Did you see the article the other day about Google working to create a filter "to eliminate child pornography" that can be shared by every search engine, photo host, etc.? Can't wait to see what they expand that to... "photos promoting violence," "photos that hurt people's feelings," and of course, "oops that one accidentally got blocked, I don't know how that happened! ;)" All coming soon if we blink for a second.
One of the articles here stated that FISA is not a court but a group of judges that have signed up to do this FISA court thing. So when there is a request for wiretap/search - they get called up on the phone and they have to be in reasonably secure location to answer and either allow of disallow search verbally.
Thanks, score! I always believe that I can make a difference, and that we all can. It's just a matter of taking a bunch of your time, putting yourself out there, and doing it.
The FISA court isn't meant to be a public courtroom, hence it's location isn't public. Sorry but HN has jumped the shark lately with all of these NSA related posts, they seem to just be slapped together to elicit some kind of knee jerk outrage.
If one was actually concerned about the FISA courts location vs. just piling on with another "government bad" post on HN a little research would tell you that it is on the top floor of the Justice Department building. Source: my copy of Shadow Factory by James Bamford. Page 113. Published 2008.
But why is the FISA Court secret? What? They think the terrorists will get mad they allow the US government to spy on all Americans?
Come on. Let's be real here. There's only one real reason for that, and that's because they don't want the normal public to know just how far the spying and skirting of the Constitution goes.
A country with secret courts and secret laws and rulings is not a free country.
Why are is the FISA court secret? Because if the CIA went into a courtroom that was open to the public and asked for a warrant that was part of a legitimate investigation into a group planning an attack on the general public, then there is a good chance that the group could find out about it.
>Because if the CIA went into a courtroom that was open to the public and asked for a warrant that was part of a legitimate investigation into a group planning an attack on the general public, then there is a good chance that the group could find out about it.
You must consider there are reasons that the Rules are drafted in such a way, 1. they are Constitutional protections, 2. they are based on the collective jurisprudence.
I do not believe what is mentioned in the Rule is the existing procedure for filing "under seal" which has been created to take into account everything under the sun that should not be available for public examination: such as terrorist activities, names of minors, child pornography, ect...
The reason FISA exists at all is that the concept of the CIA going into court for a warrant to spy on foreigners is nonsensical. Foreigners don't have standing in federal court, and the CIA is not bound by the rules of federal procedure.

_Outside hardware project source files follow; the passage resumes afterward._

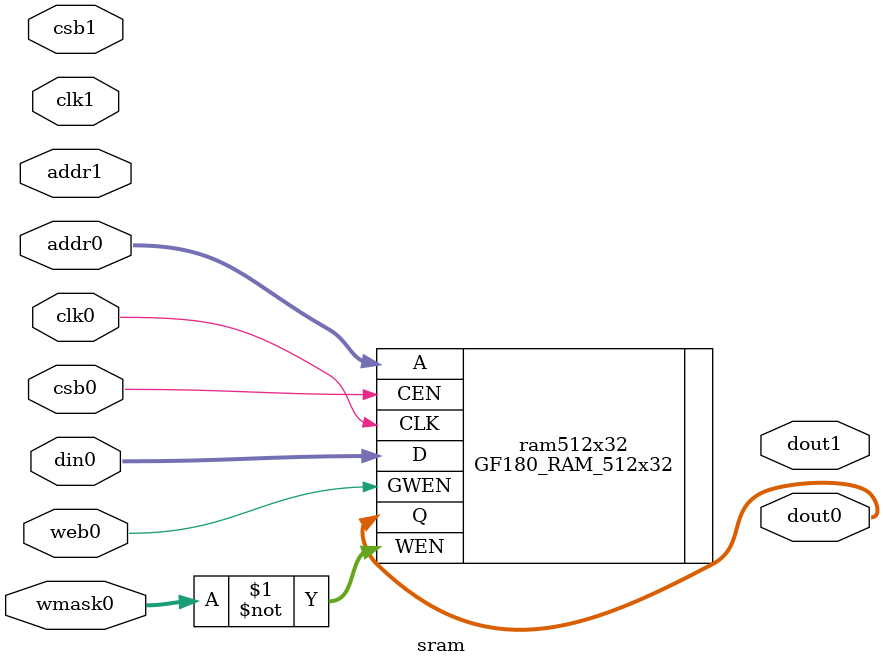
<source format=v>
module sram(
    `ifdef USE_POWER_PINS
    VDD,	 
    VSS,
    `endif
// Port 0: RW
    clk0,csb0,web0,wmask0,addr0,din0,dout0,
// Port 1: R
    clk1,csb1,addr1,dout1
);

    parameter   NUM_WMASKS  = 4 ;
    parameter   DATA_WIDTH  = 32 ;
    parameter   ADDR_WIDTH  = 9 ;
    parameter   RAM_DEPTH   = 1 << ADDR_WIDTH;

    input                   clk0; // clock
    input                   csb0; // active low chip select
    input                   web0; // active low write control
    input [NUM_WMASKS-1:0]  wmask0; // write mask
    input [ADDR_WIDTH-1:0]  addr0;
    input [DATA_WIDTH-1:0]  din0;
    output [DATA_WIDTH-1:0] dout0;
    input                   clk1; // clock
    input                   csb1; // active low chip select
    input [ADDR_WIDTH-1:0]  addr1;
    output [DATA_WIDTH-1:0] dout1;
    `ifdef USE_POWER_PINS
    inout VDD;
    inout VSS;
    `endif

    GF180_RAM_512x32 ram512x32 (    
                                    `ifdef USE_POWER_PINS
                                    .VDD(VDD), 
                                    .VSS(VSS),
                                    `endif
                                    .CLK(clk0), 
                                    .CEN(csb0),
                                    .GWEN(web0), 
                                    .WEN(~wmask0), 
                                    .A(addr0), 
                                    .D(din0), 
                                    .Q(dout0)
                                );

endmodule 

</source>
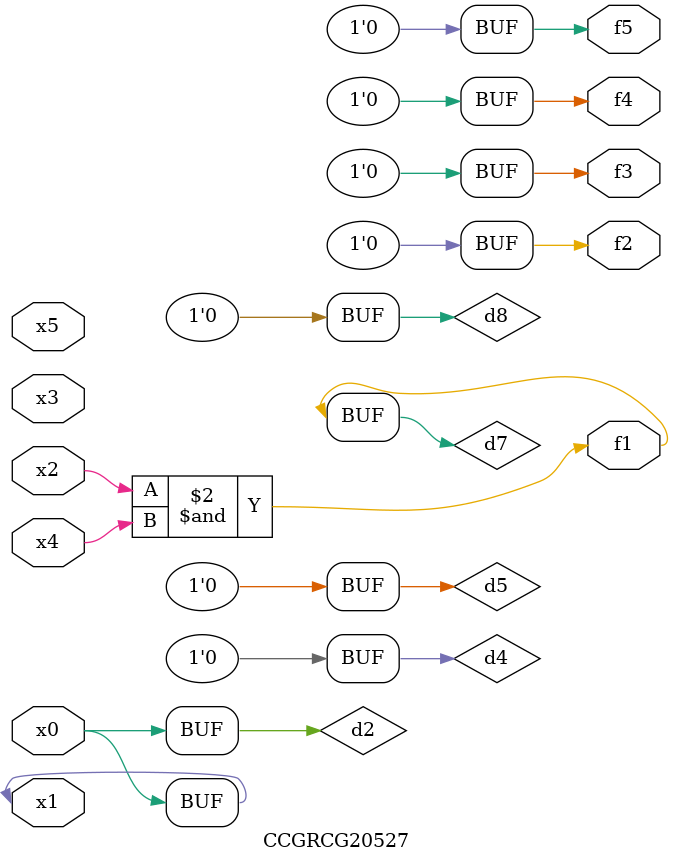
<source format=v>
module CCGRCG20527(
	input x0, x1, x2, x3, x4, x5,
	output f1, f2, f3, f4, f5
);

	wire d1, d2, d3, d4, d5, d6, d7, d8, d9;

	nand (d1, x1);
	buf (d2, x0, x1);
	nand (d3, x2, x4);
	and (d4, d1, d2);
	and (d5, d1, d2);
	nand (d6, d1, d3);
	not (d7, d3);
	xor (d8, d5);
	nor (d9, d5, d6);
	assign f1 = d7;
	assign f2 = d8;
	assign f3 = d8;
	assign f4 = d8;
	assign f5 = d8;
endmodule

</source>
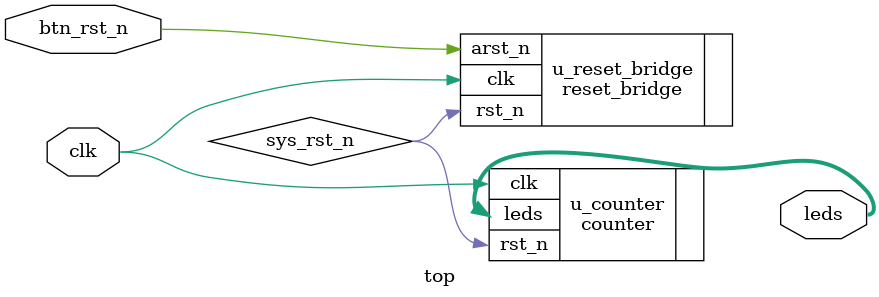
<source format=sv>
module top (
    input  logic       clk,
    input  logic       btn_rst_n, // Physical button input
    output logic [3:0] leds
);
    logic sys_rst_n;

    // Instantiate the Safety Logic (Reset Bridge)
    reset_bridge u_reset_bridge (
        .clk(clk),
        .arst_n(btn_rst_n),
        .rst_n(sys_rst_n)
    );

    // Instantiate the Core Logic (Counter)
    counter u_counter (
        .clk(clk),
        .rst_n(sys_rst_n),
        .leds(leds)
    );
endmodule

</source>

The point of FISA is to ensure that U.S. citizens are not swept up in intelligence activities that should be targetted solely at foreigners. If it operated properly, it would not matter much to U.S. citizens that it is secret.
Obviously it's not operating properly now--in part because of overreach by intelligence agencies, and in part because their oversight powers were reduced by Congress following 9/11.
Have we forgotten this already?
If courts have found that national security concerns override any law and something is a national security concern merely on the say so of the executive branch then is there any constraint on executive branch power at all?